As much as child psychologists would scold you for it, sometimes the only way to catch a moment's peace is to park the kids in front of the TV. Everyone does it — there's no shame there.

For the little ones, the brutally heartwarming animated feature The Littlest Angel (G, Anchor Bay, $19.98) is about a young boy who dies and goes to heaven, but can't get in until he and his dog (who I guess is also dead) score a gift for the Baby Jesus. It's not as creepy as it sounds.

The somewhat older kids are probably already in the middle of a religious quandary, so movies about child angels will only lead to discussions not really appropriate for the holiday. Instead, why not force-feed them the hyper-color whimsy of Robert Rodriguez's latest kids' flick, Spy Kids 4: All the Time in the World (PG, Anchor Bay, $29.98)? It's pure brain-melting eye-candy that features Ricky Gervais as a robot dog. Fun, right?

Kill the Crosby

As much as people love Christmas music, listening to "White Christmas" 30 times in a 24-hour period will drive anyone to violence. That's why you need to shut it off for a couple of hours and get back to reality.

And who knows reality better than classic outlaw country singers Willie Nelson and Waylon Jennings? Shout! Factory has released two separate classic concerts featuring the artists, both listed as Live at the US Festival, 1983 (NR, $16.98). It's a rockin' good time, with Waylon and Willie rolling out their biggest hits to an audience of rednecks drunk on everything but eggnog.

And now, relax

Television during the winter is just as bad as television in the summer. Nothing but reruns. So how about you take this time to chill with some trashy reality shows? Not only will it put you into a restful coma, but it will also make you realize just how more fortunate you are than others.

Count your blessings with American Pickers, Volume Two (PG, The History Channel, $29.95), in which two grown men drive around the country, rummaging through people's trash in order to make a quick buck. It's like Hoarders with a purpose.

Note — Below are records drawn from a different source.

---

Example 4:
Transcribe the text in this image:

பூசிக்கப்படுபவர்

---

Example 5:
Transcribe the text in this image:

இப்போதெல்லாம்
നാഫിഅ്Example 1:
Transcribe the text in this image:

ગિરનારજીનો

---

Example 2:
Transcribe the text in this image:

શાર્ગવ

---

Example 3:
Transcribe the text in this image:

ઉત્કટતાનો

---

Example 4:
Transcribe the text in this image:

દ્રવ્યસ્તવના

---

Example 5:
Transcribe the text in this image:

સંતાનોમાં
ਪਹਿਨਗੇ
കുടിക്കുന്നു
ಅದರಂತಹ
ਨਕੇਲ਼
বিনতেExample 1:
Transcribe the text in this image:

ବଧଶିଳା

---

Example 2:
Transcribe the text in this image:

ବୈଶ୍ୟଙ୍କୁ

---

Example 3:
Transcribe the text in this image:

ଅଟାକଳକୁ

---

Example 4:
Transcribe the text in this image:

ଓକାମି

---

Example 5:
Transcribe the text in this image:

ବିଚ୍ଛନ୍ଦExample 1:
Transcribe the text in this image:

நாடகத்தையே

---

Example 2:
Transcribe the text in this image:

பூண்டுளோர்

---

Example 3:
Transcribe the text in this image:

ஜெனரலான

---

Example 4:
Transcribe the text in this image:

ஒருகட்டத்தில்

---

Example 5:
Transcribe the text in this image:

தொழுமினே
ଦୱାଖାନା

Speaking of purpose, everyone in life has one. For the cast of Half-Pint Brawlers, Season 1 (NR, Image Entertainment, $14.98), it's hitting the road and smashing folding chairs into each other's skulls. Oh, yeah — and they're all little people, too. The fights here are so bloody and brutal, they'll make your own family dinner-table argument seem imbecilic in comparison. Unless your family is made up of the Half-Pint Brawlers, in which case, I bet it's awesome.

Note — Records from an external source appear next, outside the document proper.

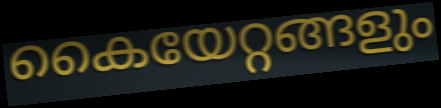
കൈയേറ്റങ്ങളും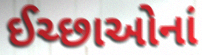
ઈચ્છાઓનાંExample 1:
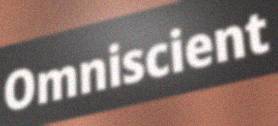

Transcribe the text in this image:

Omniscient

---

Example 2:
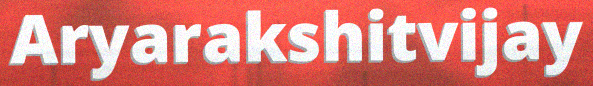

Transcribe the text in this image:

Aryarakshitvijay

Finally, give yourself the trashiest, sleaziest, stupidest, most reprehensible garbage reality show of all time: The Girls Next Door: The Complete Series (NR, MPI Home Video, $129.98). That's six seasons (17 discs!) featuring the foibles of an octogenarian pornographer (Hugh Hefner) fornicating with a trio of fresh-outta-high-school blondes. It'll be the perfect preparation for when Grandpa shows up with his new wife on New Year's Eve.